Mary Christmas!
Ofiste bir yeni yıl coşkusu, bende bir "çok mu gerekli?" hali. Gitgide bizimkilere benzemeye başladım. Gerekmedikçe evden çıkmıyor, çıktıysam da gerekmedikçe geri dönmüyorum. Her şey gereklilikler üzerine kurulu sanki hayatımda ya da belki abartıyorum, her yazı yazmaya oturduğumda etkisine girdiğim ruh halim yüzünden.
Peki ya istekler? En içimizden gelen, ama samimi ama samimiyetsiz , ha bencil ha biraz bencil. İsteklerimiz-isteklerim ne oldu sahiden?

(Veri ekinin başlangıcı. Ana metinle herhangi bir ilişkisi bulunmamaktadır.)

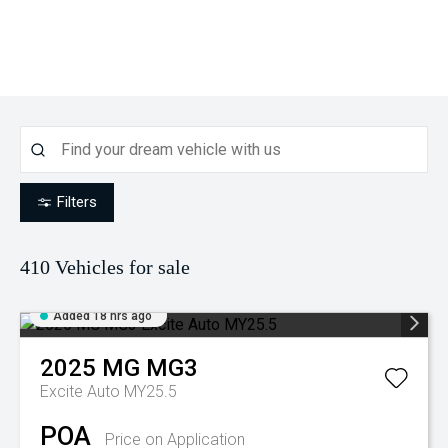
Filters
410
Vehicles for sale
Added 18 hrs ago
2025
MG
MG3
Excite Auto MY25.5
POA
Price on Application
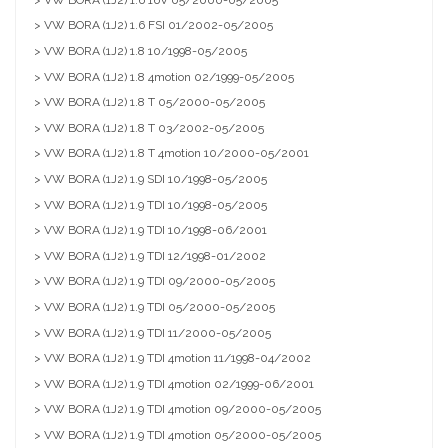
> VW BORA (1J2) 1.6 FSI 01/2002-05/2005
> VW BORA (1J2) 1.8 10/1998-05/2005
> VW BORA (1J2) 1.8 4motion 02/1999-05/2005
> VW BORA (1J2) 1.8 T 05/2000-05/2005
> VW BORA (1J2) 1.8 T 03/2002-05/2005
> VW BORA (1J2) 1.8 T 4motion 10/2000-05/2001
> VW BORA (1J2) 1.9 SDI 10/1998-05/2005
> VW BORA (1J2) 1.9 TDI 10/1998-05/2005
> VW BORA (1J2) 1.9 TDI 10/1998-06/2001
> VW BORA (1J2) 1.9 TDI 12/1998-01/2002
> VW BORA (1J2) 1.9 TDI 09/2000-05/2005
> VW BORA (1J2) 1.9 TDI 05/2000-05/2005
> VW BORA (1J2) 1.9 TDI 11/2000-05/2005
> VW BORA (1J2) 1.9 TDI 4motion 11/1998-04/2002
> VW BORA (1J2) 1.9 TDI 4motion 02/1999-06/2001
> VW BORA (1J2) 1.9 TDI 4motion 09/2000-05/2005
> VW BORA (1J2) 1.9 TDI 4motion 05/2000-05/2005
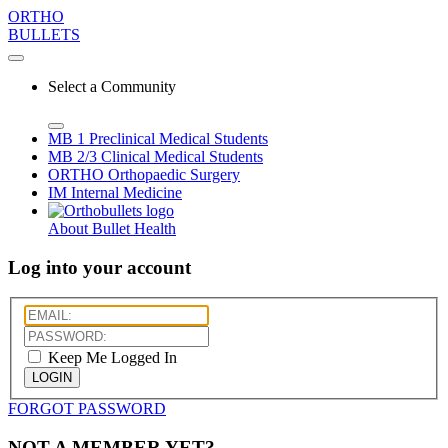
ORTHO
BULLETS
Select a Community
MB 1
Preclinical Medical Students
MB 2/3
Clinical Medical Students
ORTHO
Orthopaedic Surgery
IM
Internal Medicine
About Bullet Health
Log into your account
Keep Me Logged In
LOGIN
FORGOT PASSWORD
NOT A MEMBER YET?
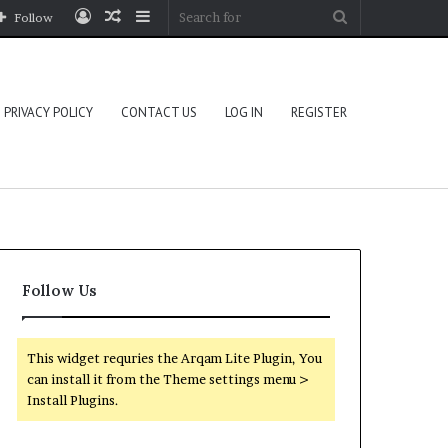
Log
Random
Sidebar
Search
Follow
In
Article
for
PRIVACY POLICY
CONTACT US
LOG IN
REGISTER
Follow Us
This widget requries the Arqam Lite Plugin, You
can install it from the Theme settings menu >
Install Plugins.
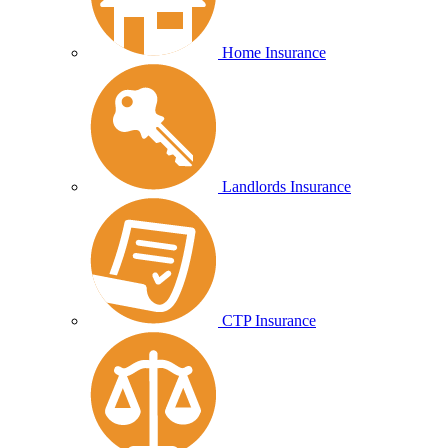
Home Insurance
Landlords Insurance
CTP Insurance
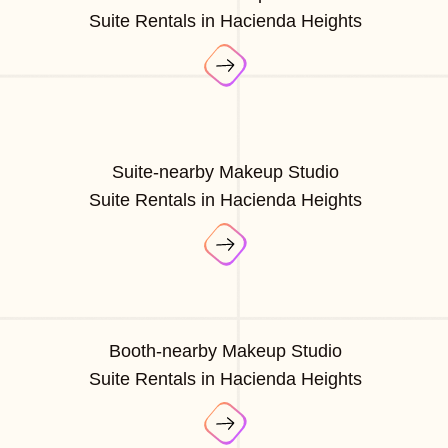
Suite Rentals in Hacienda Heights
Suite-nearby Makeup Studio
Suite Rentals in Hacienda Heights
Booth-nearby Makeup Studio
Suite Rentals in Hacienda Heights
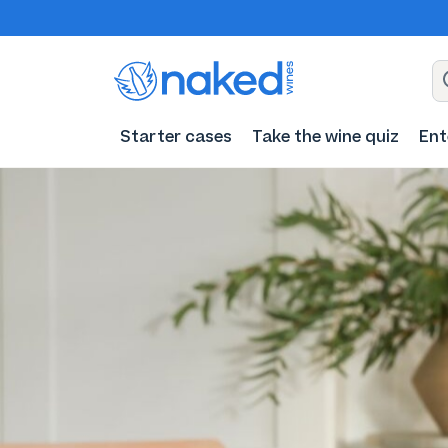
Starter cases
Take the wine quiz
Ent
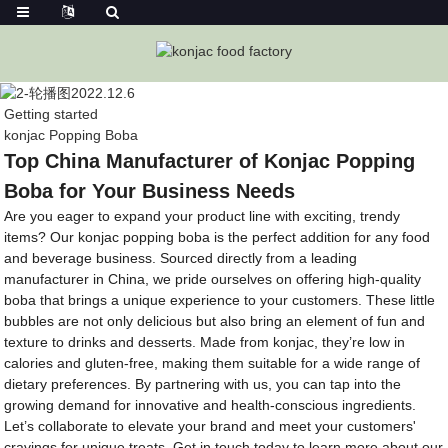
Getting started
konjac Popping Boba
Top China Manufacturer of Konjac Popping
Boba for Your Business Needs
Are you eager to expand your product line with exciting, trendy
items? Our konjac popping boba is the perfect addition for any food
and beverage business. Sourced directly from a leading
manufacturer in China, we pride ourselves on offering high-quality
boba that brings a unique experience to your customers. These little
bubbles are not only delicious but also bring an element of fun and
texture to drinks and desserts. Made from konjac, they’re low in
calories and gluten-free, making them suitable for a wide range of
dietary preferences. By partnering with us, you can tap into the
growing demand for innovative and health-conscious ingredients.
Let’s collaborate to elevate your brand and meet your customers'
cravings for unique treats. Get in touch today to learn more about our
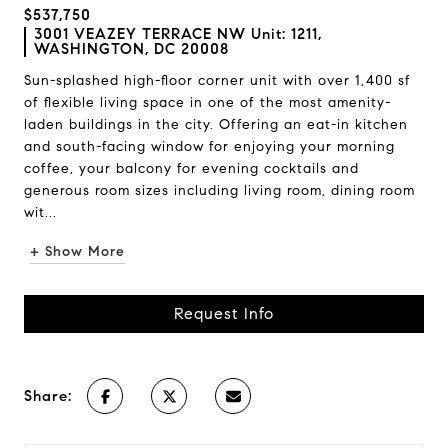
$537,750
3001 VEAZEY TERRACE NW Unit: 1211,
WASHINGTON, DC 20008
Sun-splashed high-floor corner unit with over 1,400 sf
of flexible living space in one of the most amenity-
laden buildings in the city. Offering an eat-in kitchen
and south-facing window for enjoying your morning
coffee, your balcony for evening cocktails and
generous room sizes including living room, dining room
wit...
+ Show More
Request Info
Share:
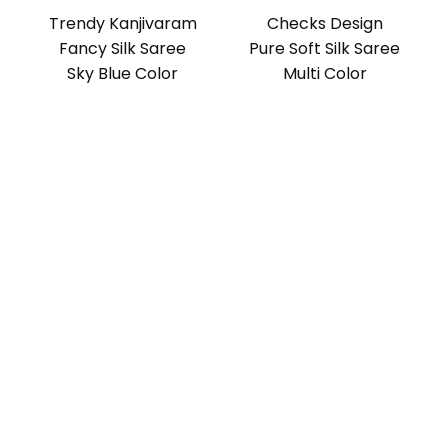
Trendy Kanjivaram
Checks Design
Fancy Silk Saree
Pure Soft Silk Saree
Sky Blue Color
Multi Color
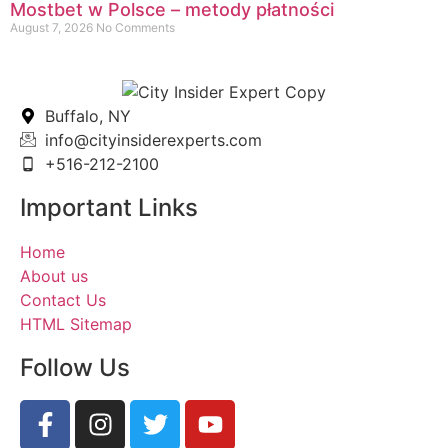
Mostbet w Polsce – metody płatności
August 7, 2026
No Comments
Buffalo, NY
info@cityinsiderexperts.com
+516-212-2100
Important Links
Home
About us
Contact Us
HTML Sitemap
Follow Us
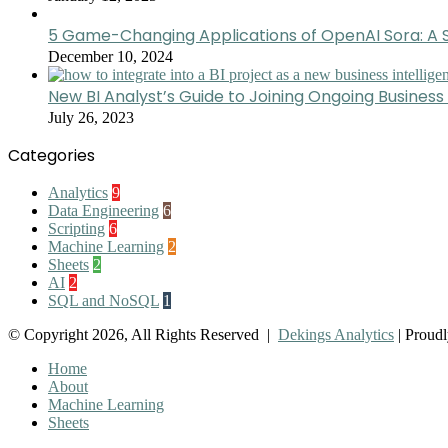
5 Game-Changing Applications of OpenAI Sora: A S
December 10, 2024
New BI Analyst’s Guide to Joining Ongoing Business 
July 26, 2023
Categories
Analytics
9
Data Engineering
6
Scripting
6
Machine Learning
2
Sheets
2
AI
2
SQL and NoSQL
1
© Copyright 2026, All Rights Reserved |
Dekings Analytics
| Proud
Home
About
Machine Learning
Sheets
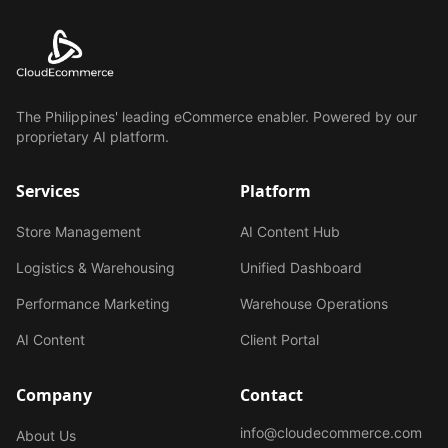
The Philippines' leading eCommerce enabler. Powered by our
proprietary AI platform.
Services
Platform
Store Management
AI Content Hub
Logistics & Warehousing
Unified Dashboard
Performance Marketing
Warehouse Operations
AI Content
Client Portal
Company
Contact
info@cloudecommerce.com
About Us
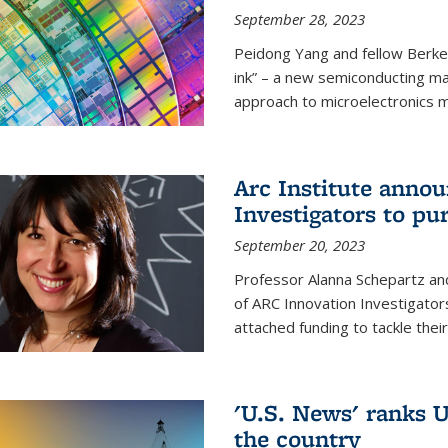
September 28, 2023
Peidong Yang and fellow Berke
ink” – a new semiconducting ma
approach to microelectronics m
Arc Institute anno
Investigators to pu
September 20, 2023
Professor Alanna Schepartz and
of ARC Innovation Investigators
attached funding to tackle thei
'U.S. News' ranks U
the country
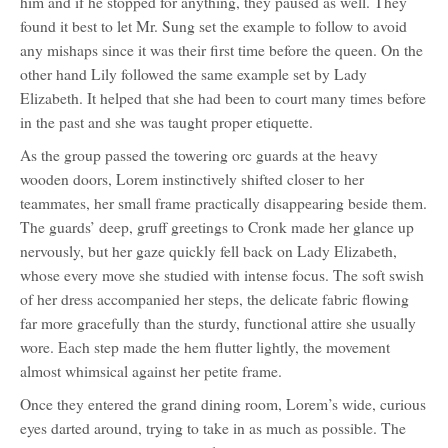
him and if he stopped for anything, they paused as well. They
found it best to let Mr. Sung set the example to follow to avoid
any mishaps since it was their first time before the queen. On the
other hand Lily followed the same example set by Lady
Elizabeth. It helped that she had been to court many times before
in the past and she was taught proper etiquette.
As the group passed the towering orc guards at the heavy
wooden doors, Lorem instinctively shifted closer to her
teammates, her small frame practically disappearing beside them.
The guards’ deep, gruff greetings to Cronk made her glance up
nervously, but her gaze quickly fell back on Lady Elizabeth,
whose every move she studied with intense focus. The soft swish
of her dress accompanied her steps, the delicate fabric flowing
far more gracefully than the sturdy, functional attire she usually
wore. Each step made the hem flutter lightly, the movement
almost whimsical against her petite frame.
Once they entered the grand dining room, Lorem’s wide, curious
eyes darted around, trying to take in as much as possible. The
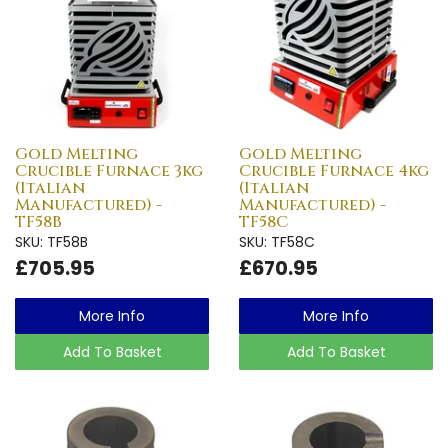
Gold Melting
Gold Melting
Crucible Furnace 3kg
Crucible Furnace 4kg
(Italian
(Italian
Manufactured) -
Manufactured) -
TF58B
TF58C
SKU: TF58B
SKU: TF58C
£705.95
£670.95
More Info
More Info
Add To Basket
Add To Basket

Bu yıl yeni yıldan istediğim "istemek/isteyebilmek".
Tutkuyla, arzuyla bir şeyler isteyebilmek hayattan. Umutla.
Çok göze batmak değil niyetim, biraz olsa yeter.İsteyince hem kararlI da olur insan, istediğin herhangi bir şey yoksa karar vermek güç.
Yemek yesem mi acaba? Kremalı mantar çorbası mı?
Ve çorbam geldi. Ben hala karar veremişken ofistekileri bekletmemek adına verdiğim alelade karar. Kararsızlıklarımızın, seçim hakkı yitirilmiş emrivaki kararlara dönüştüğü tek konu yemek olsa keşke.